# Motor whine on Grizzly G9249 lathe



## rock_breaker (Mar 15, 2011)

The 1 HP motor on my Grizzly 13X 40 lathe whines when running. The noise is not unbearable but I would sure like it a bit quieter Does anyone out there have a similar situation ?

The lathe is mounted on a sturdy wooden bench and leveled as best I could get it. The run-out over 16 inches is less than 0.001 if i recall properly. The sound has been isolated to the motor by disenging the lesd screws and back gears. I would sure appreciate suggestions on how to reduce the whine.

Thanks 

Ray


----------



## rock_breaker (Mar 16, 2011)

Thanks guys for the in put. I will live with the noise Turbine doctor -- not much choice other than a new motor. And MMMH I didnot take the motor off the lathe but made sure the belts were loose using the back gear tension adjustment. no change in noise.
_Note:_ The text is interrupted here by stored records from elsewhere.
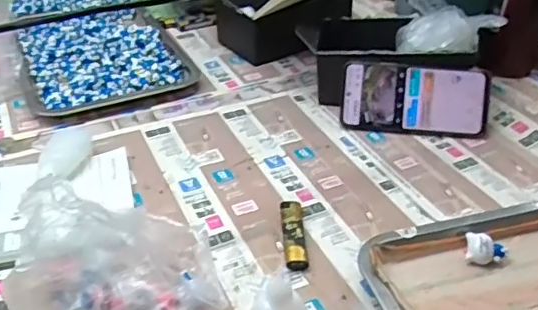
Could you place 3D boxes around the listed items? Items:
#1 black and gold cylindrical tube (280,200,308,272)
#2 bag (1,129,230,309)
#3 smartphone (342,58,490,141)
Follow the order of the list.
[{"bbox_3d":[0.023,0.071,0.514,0.021,0.014,0.081,-1,35,-2],"label":"black and gold cylindrical tube"},{"bbox_3d":[-0.119,0.064,0.418,0.147,0.129,0.100,-11,36,-16],"label":"bag"},{"bbox_3d":[0.170,-0.066,0.658,0.165,0.080,0.010,6,4,6],"label":"smartphone"}]

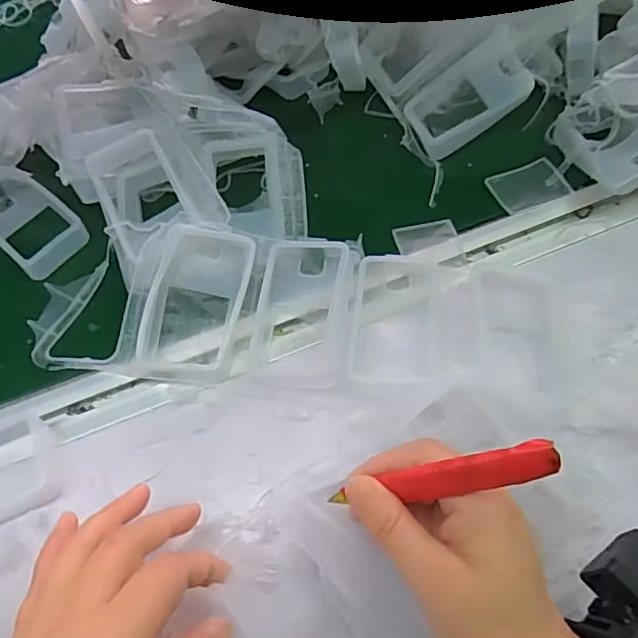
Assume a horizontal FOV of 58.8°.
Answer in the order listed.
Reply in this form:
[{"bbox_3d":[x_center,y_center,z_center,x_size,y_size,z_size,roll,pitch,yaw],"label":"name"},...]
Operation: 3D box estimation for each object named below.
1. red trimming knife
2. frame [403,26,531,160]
[{"bbox_3d":[0.047,0.072,0.249,0.117,0.012,0.013,-26,50,39],"label":"red trimming knife"},{"bbox_3d":[0.121,-0.180,0.453,0.104,0.011,0.059,-37,71,9],"label":"frame"}]

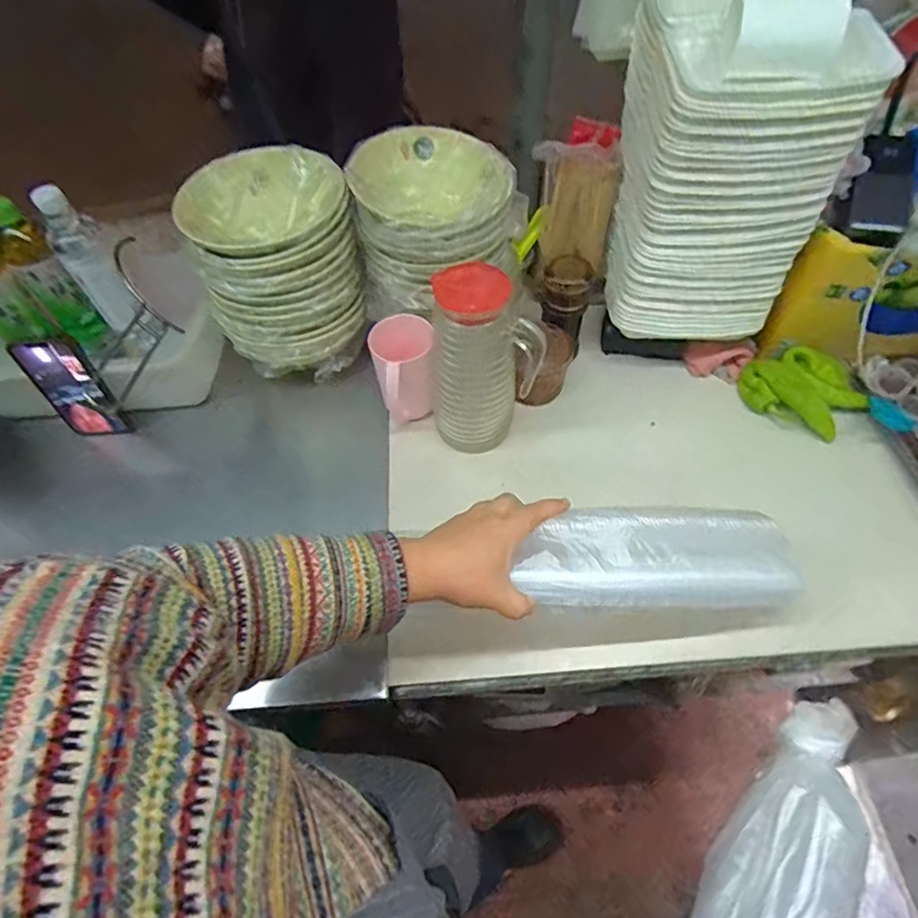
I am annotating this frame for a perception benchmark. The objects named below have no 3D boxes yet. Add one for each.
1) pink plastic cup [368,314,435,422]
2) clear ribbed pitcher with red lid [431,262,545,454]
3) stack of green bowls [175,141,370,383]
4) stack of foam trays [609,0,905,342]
[{"bbox_3d":[-0.065,-0.112,0.674,0.073,0.099,0.084,-7,56,-3],"label":"pink plastic cup"},{"bbox_3d":[0.029,-0.107,0.622,0.111,0.216,0.098,1,56,3],"label":"clear ribbed pitcher with red lid"},{"bbox_3d":[-0.217,-0.234,0.687,0.179,0.203,0.180,-24,59,-14],"label":"stack of green bowls"},{"bbox_3d":[0.289,-0.326,0.622,0.196,0.328,0.200,-1,56,1],"label":"stack of foam trays"}]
I recently aquired the lathe and am just now getting used to it's idiosyncracies. So far the only real complaint is the Half nut lever is very close to the power switch leaver - I shut it off several times during a threading operation, really have to watch what I do with the meat hooks.


----------



## rock_breaker (Mar 27, 2011)

Thanks for the input. I am going to get it checked if I can find someone to do it? I do have a multimeter and somewhat familiar with house current, but have not checked capacitors.

Thanks 

Ray


----------